Data supplied: Begin
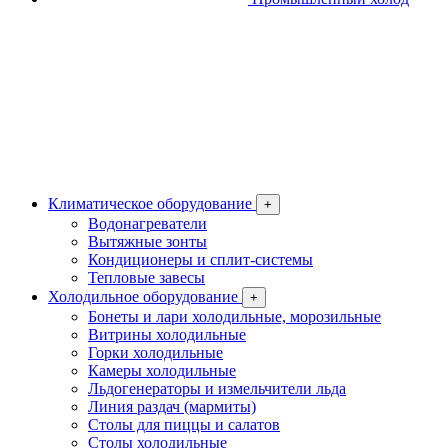
Климатическое оборудование
+
Водонагреватели
Вытяжные зонты
Кондиционеры и сплит-системы
Тепловые завесы
Холодильное оборудование
+
Бонеты и лари холодильные, морозильные
Витрины холодильные
Горки холодильные
Камеры холодильные
Льдогенераторы и измельчители льда
Линия раздач (мармиты)
Столы для пиццы и салатов
Столы холодильные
Data supplied: End
● **Activity**
Pictures stay out; everything else in the listing above gets restated word for word.

● **Answer to this task**
Климатическое оборудование
+
Водонагреватели
Вытяжные зонты
Кондиционеры и сплит-системы
Тепловые завесы
Холодильное оборудование
+
Бонеты и лари холодильные, морозильные
Витрины холодильные
Горки холодильные
Камеры холодильные
Льдогенераторы и измельчители льда
Линия раздач (мармиты)
Столы для пиццы и салатов
Столы холодильные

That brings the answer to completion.